When the line with "right shoulder: (231, 366)" turns up below, begin repeating exactly, and carry on through the line with "left back paw: (625, 500)"; no pictures go into the copy.

Data extracted from a collection:
^^^^

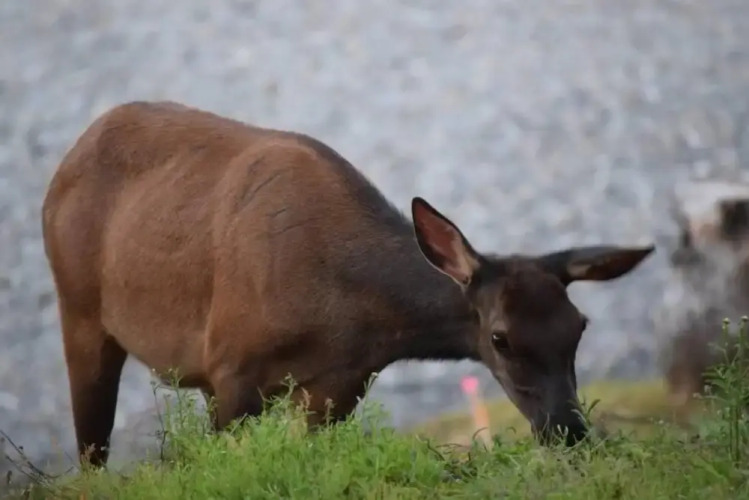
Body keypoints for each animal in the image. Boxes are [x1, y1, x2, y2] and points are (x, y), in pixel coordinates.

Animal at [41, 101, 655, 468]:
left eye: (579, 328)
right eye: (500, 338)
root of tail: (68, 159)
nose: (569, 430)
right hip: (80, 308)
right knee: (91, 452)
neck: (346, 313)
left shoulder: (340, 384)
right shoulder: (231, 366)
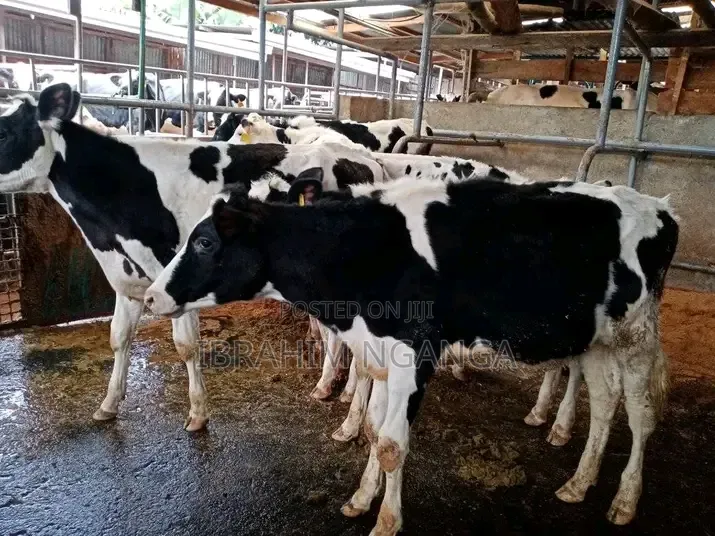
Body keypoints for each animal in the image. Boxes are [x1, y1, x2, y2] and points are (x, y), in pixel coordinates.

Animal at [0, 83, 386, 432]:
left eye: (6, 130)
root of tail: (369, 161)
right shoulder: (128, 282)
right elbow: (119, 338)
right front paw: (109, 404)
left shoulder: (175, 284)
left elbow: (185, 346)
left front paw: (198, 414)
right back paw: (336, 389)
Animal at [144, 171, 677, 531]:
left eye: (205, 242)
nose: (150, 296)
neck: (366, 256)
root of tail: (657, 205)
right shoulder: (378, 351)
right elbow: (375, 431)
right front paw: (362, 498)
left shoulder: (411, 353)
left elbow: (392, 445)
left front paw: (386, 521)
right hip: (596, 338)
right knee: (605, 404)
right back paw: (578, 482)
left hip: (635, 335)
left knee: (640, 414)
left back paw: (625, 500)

^^^^

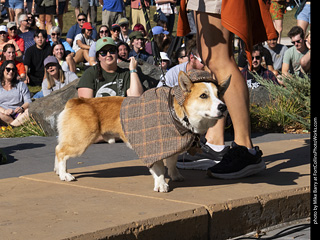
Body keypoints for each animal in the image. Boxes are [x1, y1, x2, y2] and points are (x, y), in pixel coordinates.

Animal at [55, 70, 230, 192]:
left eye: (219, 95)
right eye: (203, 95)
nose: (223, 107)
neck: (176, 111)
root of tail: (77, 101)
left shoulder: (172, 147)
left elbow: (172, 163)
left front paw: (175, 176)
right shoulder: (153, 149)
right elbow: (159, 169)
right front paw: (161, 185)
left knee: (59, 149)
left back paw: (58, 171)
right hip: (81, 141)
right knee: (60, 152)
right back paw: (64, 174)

^^^^

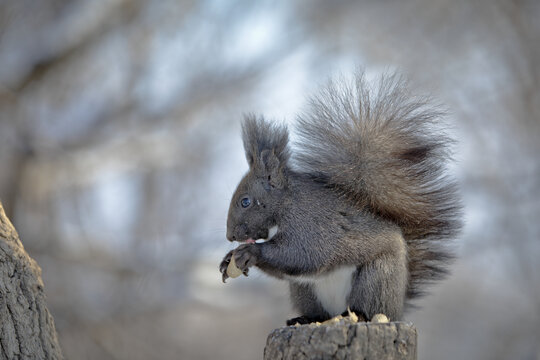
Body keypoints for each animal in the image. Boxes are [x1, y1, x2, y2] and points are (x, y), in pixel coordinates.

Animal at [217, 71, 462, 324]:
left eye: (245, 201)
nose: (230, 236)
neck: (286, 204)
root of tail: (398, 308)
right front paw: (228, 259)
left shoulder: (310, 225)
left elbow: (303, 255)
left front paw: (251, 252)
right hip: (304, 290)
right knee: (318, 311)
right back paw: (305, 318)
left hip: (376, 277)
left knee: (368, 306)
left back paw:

^^^^

◆ Written answer
right shoulder: (231, 366)
Body keypoints for each animal in the image. Boxes are [x1, y1, x2, y2] and points are (x, y), in pixel coordinates.

Animal at [0, 83, 386, 432]:
left eye: (6, 130)
root of tail: (369, 161)
right shoulder: (128, 282)
right elbow: (119, 338)
right front paw: (109, 404)
left shoulder: (175, 284)
left elbow: (185, 346)
left front paw: (198, 414)
right back paw: (336, 389)
Animal at [144, 171, 677, 531]:
left eye: (205, 242)
nose: (150, 296)
neck: (366, 256)
root of tail: (657, 205)
right shoulder: (378, 351)
right elbow: (375, 431)
right front paw: (362, 498)
left shoulder: (411, 353)
left elbow: (392, 445)
left front paw: (386, 521)
right hip: (596, 338)
right knee: (605, 404)
right back paw: (578, 482)
left hip: (635, 335)
left knee: (640, 414)
left back paw: (625, 500)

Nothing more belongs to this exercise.